Bridgewater Associates
- Greg Jensen said the real AI bubble is still ahead as investors miss its scale.
- Bridgewater's co-CIO said AI is entering a 'dangerous' new phase and Wall Street still isn't ready.
- He said investors have 'no idea what's hitting them' as AI spending accelerates.
Investors who are convinced the AI boom has gone too far should brace for what's about to hit the market, Greg Jensen, co-chief investment officer at Bridgewater Associates, said in a recent interview.
Jensen — who said he has spent more than a decade working with machine learning — said the market still hasn't grasped how transformative the technology will be or how much capital is about to flood into it.
"The bubble is ahead of us, not behind us," he said in an interview on the "In Good Company" podcast on Wednesday with Norges Bank Investment Management CEO Nicolai Tangen.
While some business leaders and investors, such as Bill Gates and Michael Burry, have said that the AI boom resembles the dot-com era, Jensen said the world hasn't even reached the speculative phase.
Instead, he said, we're still in the phase "where people have no idea what's hitting them," and that most investors don't yet understand how radically AI will reshape markets, geopolitics, and economic growth.

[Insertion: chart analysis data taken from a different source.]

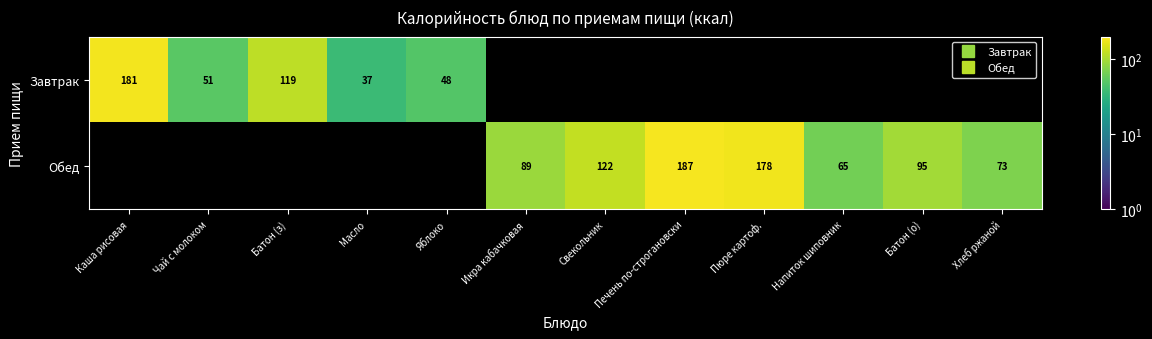

True or false: Обед has a value of 121.9 at Свекольник.

True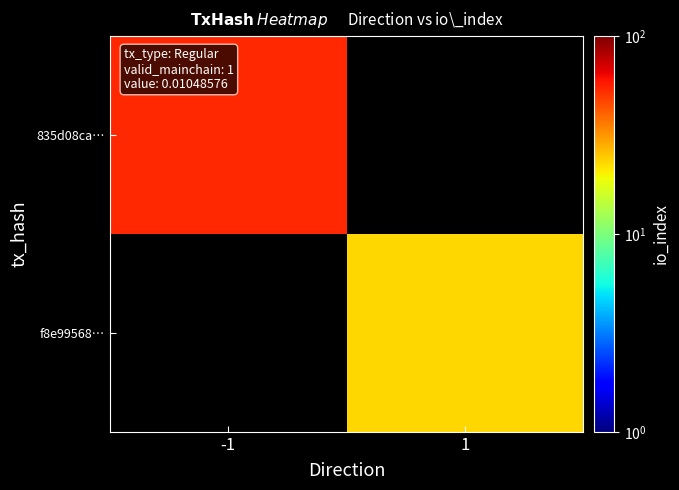

The value of 835d08ca… at -1 is 37.0. True or false?

False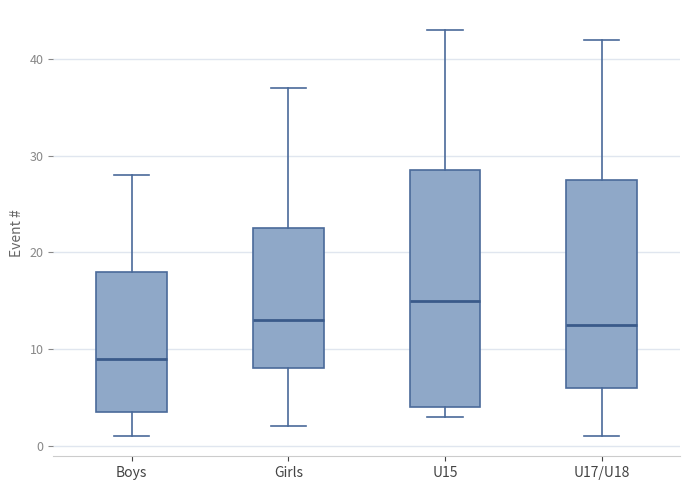

Which box has the lowest median line?

Boys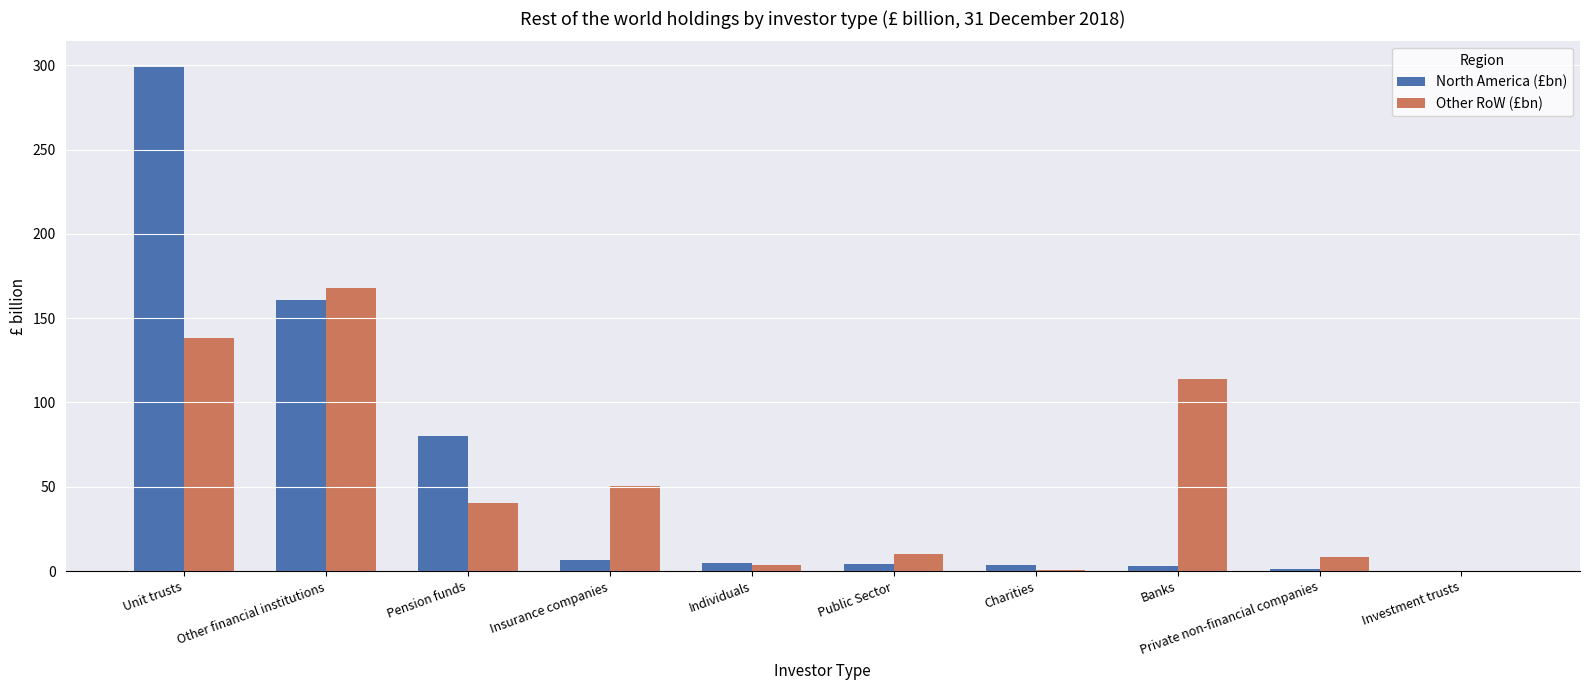

Which series changed the most between Insurance companies and Banks?

Other RoW (£bn)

AI leaders think the stakes are existential
Jensen said one reason the cycle is different from past tech manias is that AI leaders, including Elon Musk, OpenAI's CEO Sam Altman, and Google, believe the stakes are existential.
They "believe that the power to control Earth and the universe is only a couple years away," he said, adding that "they're not motivated by this normal profit incentives of the typical cycle."
That mindset means capital expenditure won't slow just because valuations look stretched or funding gets expensive. "This money is going to get spent," he said.
That has triggered what Jensen calls a "resource grab phase," unlike anything the tech industry has experienced before.
The rush for power, data-center land, and advanced chips is already creating bottlenecks.
Talent, he added, is another bottleneck. Jensen estimated "less than a thousand" people globally qualify as truly cutting-edge AI scientists, and the fierce competition to hire them is slowing scientific progress.
Tangen said the market now looks like professional sports: "It's like soccer players and the transfer season," to which Jensen replied, "Exactly."
The resource grab is already distorting markets
Despite AI's growing impact on markets, Jensen said investors still focus too narrowly on the current winners.
Stripping out the big AI names, US equities have already started to underperform the rest of the world, he said — a sign that the sector is masking deeper economic shifts.
Meanwhile, AI-related capital spending is now large enough to move macro indicators: Jensen estimates that about one percentage point of US GDP growth this year stems from AI investment alone.
All of this, he said, is still just the beginning.
Jensen said the world is now entering a "more dangerous phase" of the AI cycle — defined by scarce resources, accelerating spending, and intensifying competition — and that investors still aren't prepared for what comes next.